Tuesday, June 25, 2019     Volume: 20, Issue: 16

Santa Maria Sun / Art

The following article was posted on December 12th, 2018, in the Santa Maria Sun - Volume 19, Issue 41 [ Submit a Story ]
The following articles were printed from Santa Maria Sun [santamariasun.com] - Volume 19, Issue 41

HUMOR: Puppy love

Krider welcomes an addition to the family

By Rob Krider

My life is essentially a postage stamp of what some people consider the American dream. I'm married and I have two kids, a boy and a girl. I pay the bank every month for a mortgage on a suburban home where there is a pickup truck in the driveway. And, of course, I have a dog. I'm so American I can practically fart the "Star Spangled Banner."

My life was basically perfect. I say "was" because I recently screwed my entire life up. Did I become addicted to opioids after a car accident? Nope. Was there a torrid love affair with the secretary? Please, I'd be dead and unable to tell this story, and Mrs. Krider would be locked up for murder. Maybe a gambling habit and I lost the kids' college fund? Nope, I never actually saved any money for the kids to go to college, so I couldn't lose it gambling. So, what did I do to screw up my perfect life? I got a puppy.

I didn't wake up one morning and look at my dog and think to myself, 'I need two of you. I want to buy twice the dog food and clean up twice the dog crap on the lawn.' The idea of two dogs never occurred to me. I was happy with my one-dog American life. Then everything changed. A little injured puppy was crossing the freeway. It was cute, and it had this sad little limp. It was going to get hit by a car. Did I mention it was cute? Long story short, after a trip to the veterinarian and a bill for $700, I now have two dogs. Well, I should clarify; I have one dog and one puppy. I love my dog. The jury is out on the puppy.

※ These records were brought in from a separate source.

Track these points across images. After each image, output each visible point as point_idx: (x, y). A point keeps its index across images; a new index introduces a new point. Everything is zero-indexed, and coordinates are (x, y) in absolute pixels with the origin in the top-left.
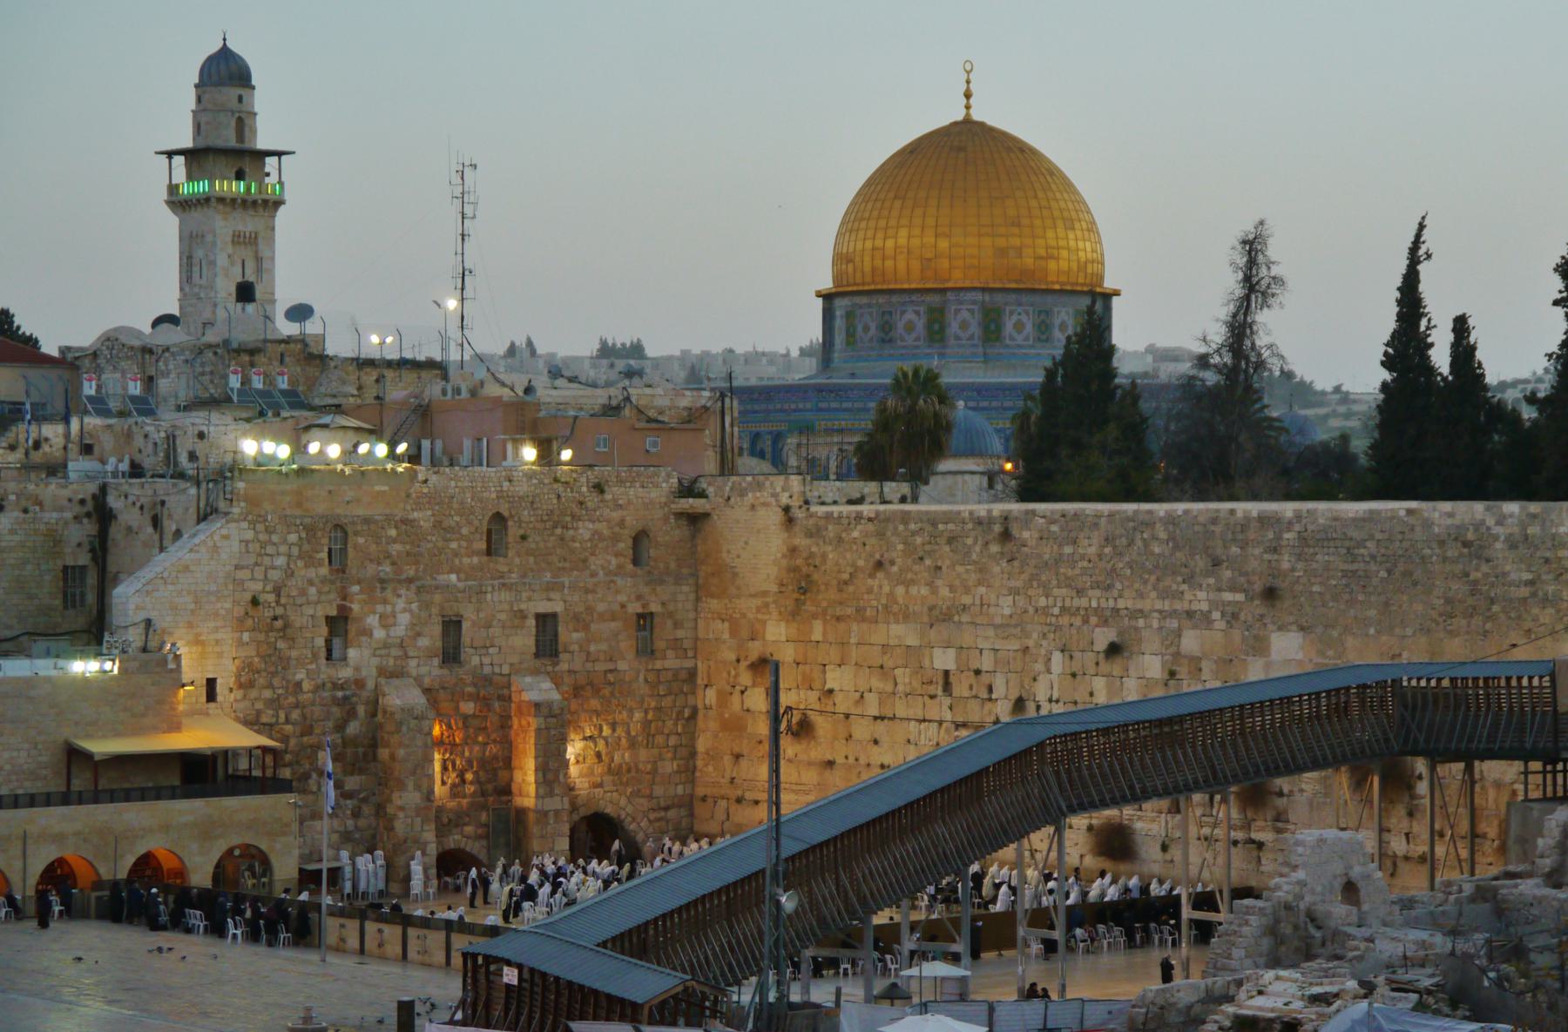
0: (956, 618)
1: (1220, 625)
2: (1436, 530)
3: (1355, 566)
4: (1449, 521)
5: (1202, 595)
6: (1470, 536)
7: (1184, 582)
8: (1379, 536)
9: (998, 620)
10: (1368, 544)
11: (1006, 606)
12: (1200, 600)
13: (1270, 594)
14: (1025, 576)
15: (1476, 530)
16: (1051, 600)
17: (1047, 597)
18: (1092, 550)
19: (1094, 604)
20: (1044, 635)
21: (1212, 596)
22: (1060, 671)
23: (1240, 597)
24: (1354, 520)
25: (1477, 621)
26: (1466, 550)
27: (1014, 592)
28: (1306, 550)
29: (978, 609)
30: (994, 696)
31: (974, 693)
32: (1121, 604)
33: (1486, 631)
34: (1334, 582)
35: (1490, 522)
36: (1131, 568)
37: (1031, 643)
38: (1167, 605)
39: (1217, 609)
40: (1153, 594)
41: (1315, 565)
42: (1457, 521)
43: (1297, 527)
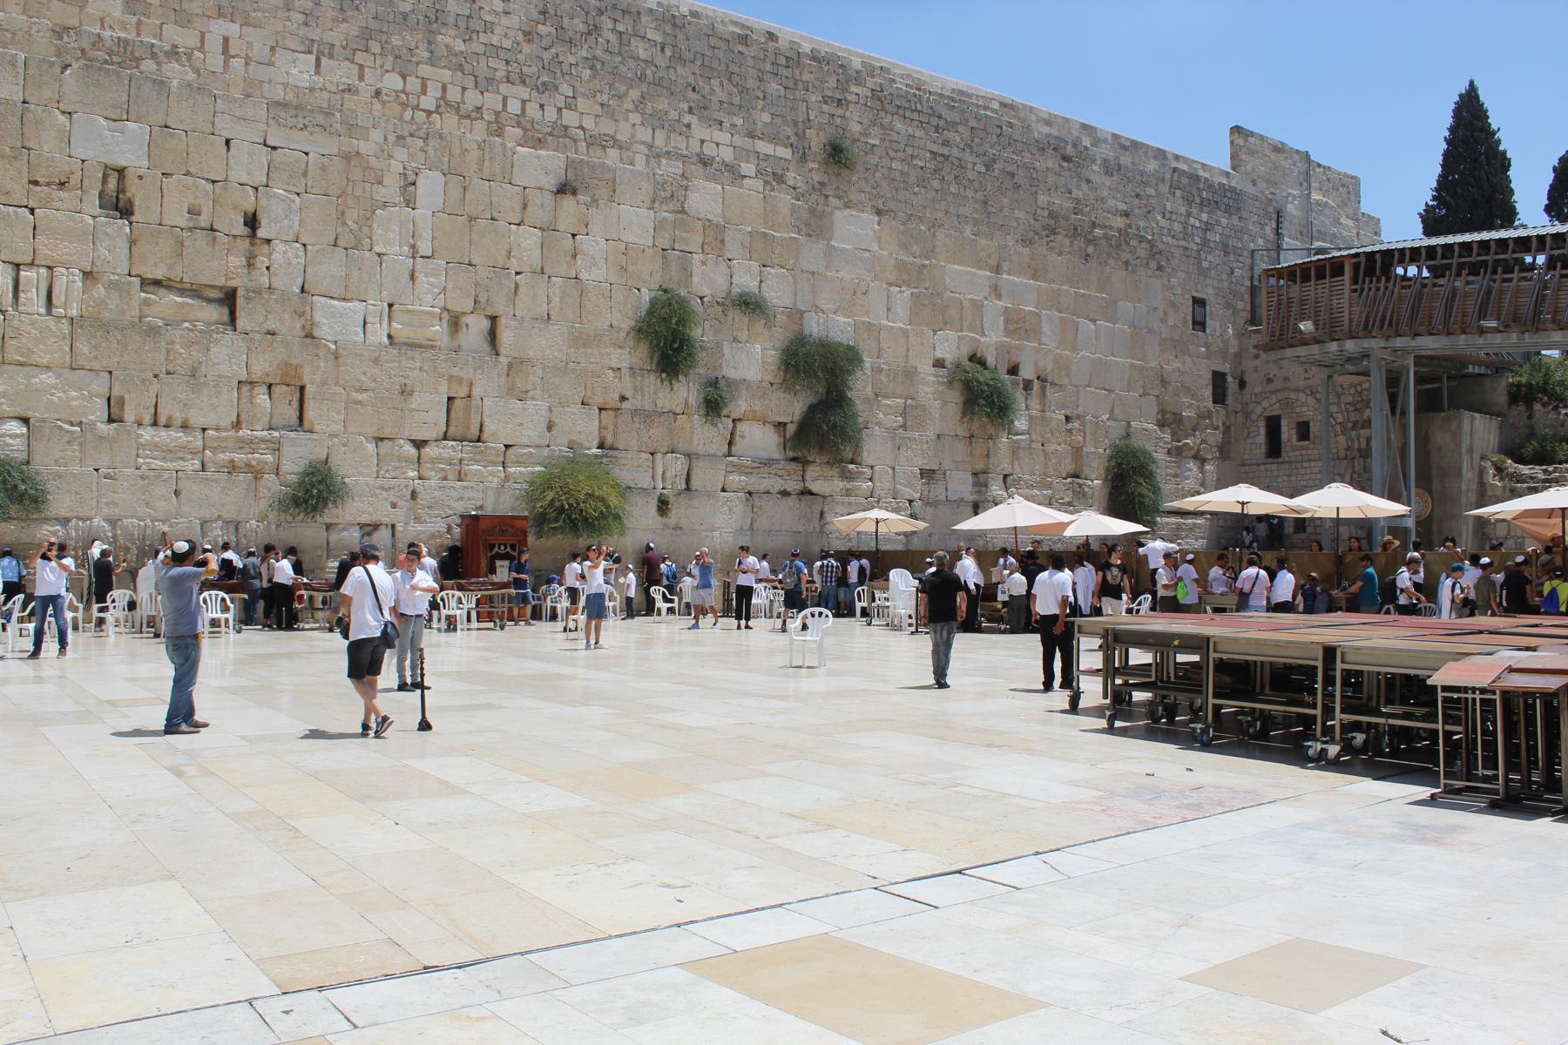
0: (148, 65)
1: (758, 184)
2: (1036, 135)
3: (946, 151)
4: (1046, 130)
5: (723, 137)
6: (1069, 151)
7: (691, 111)
8: (973, 123)
9: (279, 93)
10: (961, 129)
11: (298, 71)
12: (721, 143)
13: (837, 154)
14: (350, 29)
15: (1075, 146)
16: (413, 84)
17: (404, 77)
18: (513, 21)
19: (514, 107)
20: (401, 138)
21: (739, 141)
22: (440, 207)
23: (786, 153)
24: (942, 96)
25: (1079, 243)
26: (1065, 164)
27: (321, 53)
28: (882, 114)
29: (215, 61)
30: (261, 233)
31: (204, 221)
32: (570, 118)
33: (1088, 255)
34: (920, 164)
35: (1087, 142)
36: (592, 68)
37: (367, 147)
38: (660, 137)
39: (748, 162)
40: (635, 118)
41: (894, 137)
42: (1054, 132)
43: (870, 82)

The puppy is not potty trained. He believes the world is his toilet. Mostly he believes my bedroom carpet is his toilet. He likes to chew on things. He also believes the world is his chew toy. He chews on socks, rocks, and my toes. After one particular day, where he broke the record for how many times a puppy can go poop in one day inside our new house, my daughter exclaimed, "I think it's time for him to go back to the freeway."

The problem is this thing is the cutest damn puppy you have ever seen. He could be on the cover of a 2019 calendar about dogs and they would sell out in minutes. He is so cute, he is the kind of puppy you rescue off the freeway and pay a vet 700 bucks to take care of. Obviously I fell in love with him. You can call it puppy love. Love however, has its limits.

This puppy is very fast and quite sneaky when he needs to go number two. He is so fast, my wife, whom I love, believes the puppy teleports through walls, craps, and then teleports into another room. No matter how closely we watch him and no matter how many doors we shut, he still magically finds a way to crap in my bedroom. We named the puppy Magic.

Magic enjoys his days lounging around the house, chewing up floorboards, and finding new places in the house to take a poop. I spend my days cleaning poop off the floor and getting mad at the puppy. But, he is just so damn cute, you can't be mad at him for long. Then he magically teleports again and drops another deuce in the house. This allows feelings of rage and regret come to the surface. "Magic!"

This puppy better potty train himself in the next two days or he might be taking a car trip back to the freeway.